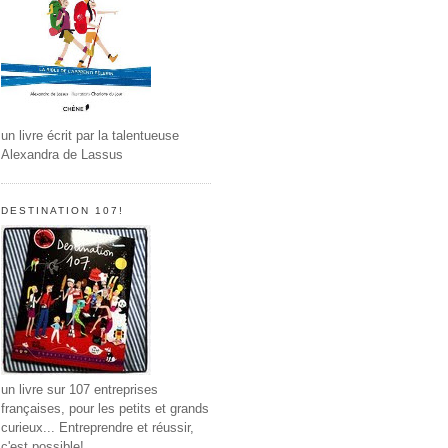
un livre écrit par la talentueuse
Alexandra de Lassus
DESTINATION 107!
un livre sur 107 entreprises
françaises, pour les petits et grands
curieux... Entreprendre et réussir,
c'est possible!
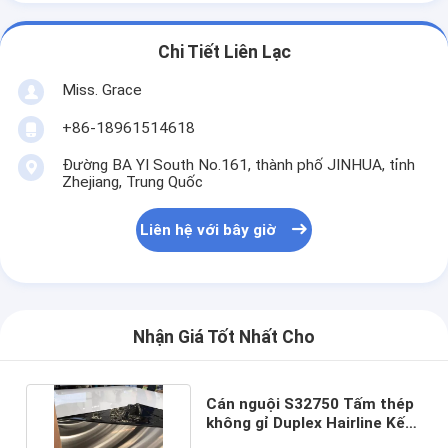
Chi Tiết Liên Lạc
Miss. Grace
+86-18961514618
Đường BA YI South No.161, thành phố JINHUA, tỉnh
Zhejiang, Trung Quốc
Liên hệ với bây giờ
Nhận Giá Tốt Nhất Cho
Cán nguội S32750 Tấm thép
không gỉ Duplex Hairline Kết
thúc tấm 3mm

* * *

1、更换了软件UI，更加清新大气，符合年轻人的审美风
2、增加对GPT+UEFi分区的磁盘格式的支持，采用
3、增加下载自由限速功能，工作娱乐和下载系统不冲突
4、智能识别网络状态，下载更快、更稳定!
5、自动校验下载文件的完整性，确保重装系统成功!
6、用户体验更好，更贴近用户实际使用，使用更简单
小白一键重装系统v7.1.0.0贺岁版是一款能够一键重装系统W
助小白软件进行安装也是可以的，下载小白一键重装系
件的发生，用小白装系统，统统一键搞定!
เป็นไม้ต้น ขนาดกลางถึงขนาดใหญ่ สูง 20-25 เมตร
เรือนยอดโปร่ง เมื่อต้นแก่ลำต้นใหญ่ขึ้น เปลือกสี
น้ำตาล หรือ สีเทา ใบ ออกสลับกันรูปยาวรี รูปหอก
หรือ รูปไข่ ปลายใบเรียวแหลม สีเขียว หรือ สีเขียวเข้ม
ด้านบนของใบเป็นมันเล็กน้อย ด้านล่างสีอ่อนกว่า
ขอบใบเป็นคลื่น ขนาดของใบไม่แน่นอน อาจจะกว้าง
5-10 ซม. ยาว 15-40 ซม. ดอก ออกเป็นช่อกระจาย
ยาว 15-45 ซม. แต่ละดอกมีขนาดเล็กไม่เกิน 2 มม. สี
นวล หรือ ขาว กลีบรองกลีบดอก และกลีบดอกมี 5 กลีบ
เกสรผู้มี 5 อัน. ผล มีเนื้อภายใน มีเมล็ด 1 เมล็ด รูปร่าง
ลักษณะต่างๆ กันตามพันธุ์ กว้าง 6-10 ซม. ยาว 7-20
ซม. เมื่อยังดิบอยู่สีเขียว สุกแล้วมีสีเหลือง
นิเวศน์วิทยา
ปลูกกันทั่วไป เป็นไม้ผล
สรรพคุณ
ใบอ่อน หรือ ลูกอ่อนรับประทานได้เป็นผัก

==

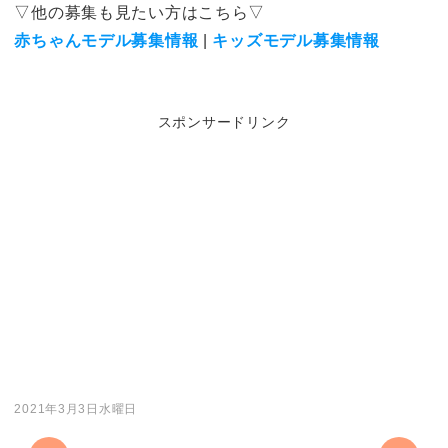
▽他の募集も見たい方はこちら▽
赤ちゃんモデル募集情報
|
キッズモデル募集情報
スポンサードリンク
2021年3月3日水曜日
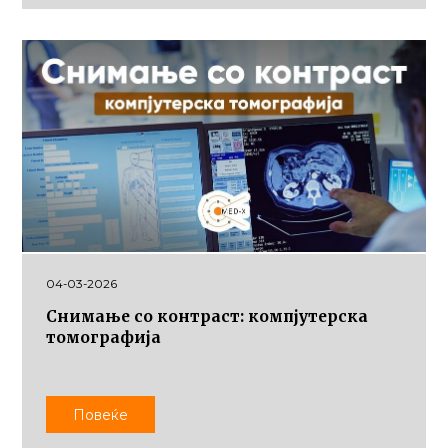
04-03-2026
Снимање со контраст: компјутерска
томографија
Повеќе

WORK INSTRUCTION - Starting from the records above, copy each line where the string "livre" is found.

RESULT -
un livre écrit par la talentueuse
un livre sur 107 entreprises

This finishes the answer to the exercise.